Hurricane Ike emergency housing status

Some of the elements of the Hurricane Ike housing relief package have become know this week.  Here is a review of what I know along with what I have heard about the two main emergency housing programs.

SHELTERS

I have not been keeping up very well with the shelter situation.  The population was rapidly declining toward the end of the week from the 22,000 or so at the start of the week.  The shelters in the cities far removed from the disaster were emptying out and closing down.  The report at the Joint Housing Task Force meeting in Houston earlier this week was that their was an expectation that shelters in the disaster region would gain population as people came home and found they could not move into their homes.

HOTEL/MOTEL PROGRAM

This program reimburses survivors for the cost of a motel stay.  At the end of last week this program had about 8,800 participants in the direct pay FEMA program.  Other folks were expected to stay in motels and submit bills to FEMA for reimbursement later and there is no way to count them.  The program is set to run through Oct 14 but it is expected that Governor Perry will soon ask that it be extended for at least a couple of weeks.
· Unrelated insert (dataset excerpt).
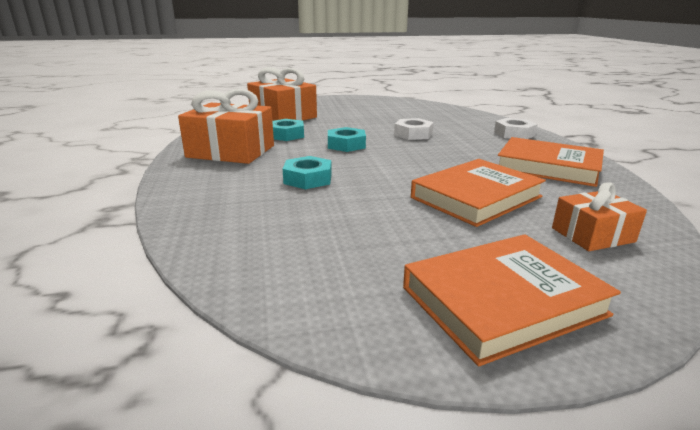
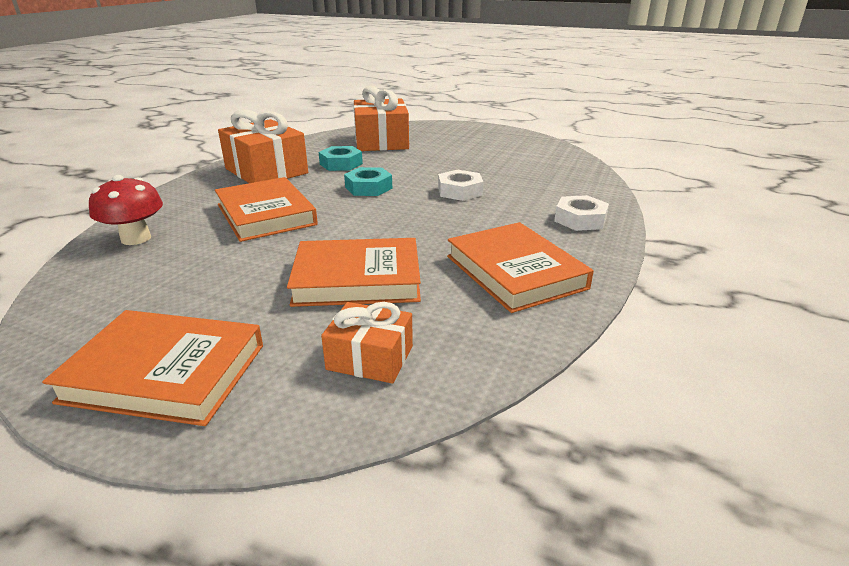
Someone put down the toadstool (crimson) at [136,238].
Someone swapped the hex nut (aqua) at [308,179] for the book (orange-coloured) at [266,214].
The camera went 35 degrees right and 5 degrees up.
The program has experienced some problems.  There seems to be a shortage of rooms in the Houston area close into town.  Low income folks lacking cars (we were told by city officals that 18 percent of Houston households have no private transportation) are completely isolated and cut off when they have to go to the far suburbs to find a hotel room.

A second issue is the refusal of many hotel/motel operators to accept people relying of FEMA reimbursement who cannot provide a room security deposit.  Representatives of the Texas Hotel/Motel Association says that many of their members feel like they got burned in the aftermath of Hurricanes Katrina and Rita when they suffered room damages and were not reimbursed by FEMA.  No one seems ready to offer a solution to this problem.

The third problem the Hotel/Motel program has experienced is that most of the rooms in the downtown area were taken up by utility crews from out of town.  But that problem should be diminishing now as power is retored and the number of crews falls off.

It is in everyone’s interest to get folks out of the Hotel/Motel Program and into the rent voucher program.  From the standpoint of the survivors, getting into an apartment will help them preserve their maximum FEMA benefits for use for housing repairs.  The current limit is $28,800 per household.  Every dollar that FEMA spends housing a family in a motel will come out of this maximum benefit.